__YOUR ASSIGNMENT__
Could you set down exactly the lines of the data below, starting at the one that holds "tcote Steel Primer 210, которая является" and ending at the one that holds "Demonstrativos Fiscais", both included, and only those?

__DATASET RECORDS__
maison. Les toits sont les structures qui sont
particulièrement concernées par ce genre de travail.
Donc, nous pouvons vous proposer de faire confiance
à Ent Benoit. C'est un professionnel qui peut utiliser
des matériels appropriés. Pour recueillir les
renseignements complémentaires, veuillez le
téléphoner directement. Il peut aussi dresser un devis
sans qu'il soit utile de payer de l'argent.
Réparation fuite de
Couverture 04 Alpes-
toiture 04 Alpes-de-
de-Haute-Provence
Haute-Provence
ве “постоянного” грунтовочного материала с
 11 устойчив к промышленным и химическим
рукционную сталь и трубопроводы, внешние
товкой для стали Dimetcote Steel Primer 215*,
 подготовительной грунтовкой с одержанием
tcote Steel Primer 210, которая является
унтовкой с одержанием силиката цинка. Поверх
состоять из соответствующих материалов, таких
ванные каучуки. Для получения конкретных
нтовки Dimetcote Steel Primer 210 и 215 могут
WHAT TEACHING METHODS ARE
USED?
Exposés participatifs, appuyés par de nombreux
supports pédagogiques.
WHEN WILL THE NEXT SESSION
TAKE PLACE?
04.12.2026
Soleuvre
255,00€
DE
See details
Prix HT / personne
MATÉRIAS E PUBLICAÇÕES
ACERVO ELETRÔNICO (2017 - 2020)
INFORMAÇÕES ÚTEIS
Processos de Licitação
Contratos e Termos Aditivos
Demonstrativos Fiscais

...

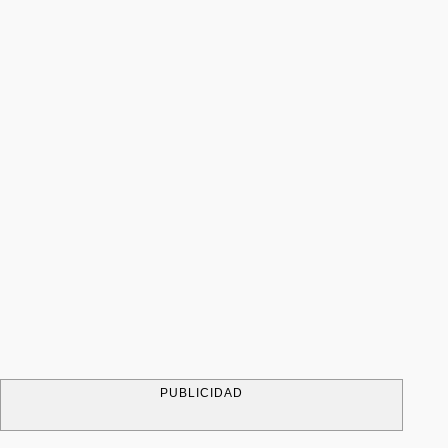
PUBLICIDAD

__SOLUTION TO THE PROBLEM__
tcote Steel Primer 210, которая является
унтовкой с одержанием силиката цинка. Поверх
состоять из соответствующих материалов, таких
ванные каучуки. Для получения конкретных
нтовки Dimetcote Steel Primer 210 и 215 могут
WHAT TEACHING METHODS ARE
USED?
Exposés participatifs, appuyés par de nombreux
supports pédagogiques.
WHEN WILL THE NEXT SESSION
TAKE PLACE?
04.12.2026
Soleuvre
255,00€
DE
See details
Prix HT / personne
MATÉRIAS E PUBLICAÇÕES
ACERVO ELETRÔNICO (2017 - 2020)
INFORMAÇÕES ÚTEIS
Processos de Licitação
Contratos e Termos Aditivos
Demonstrativos Fiscais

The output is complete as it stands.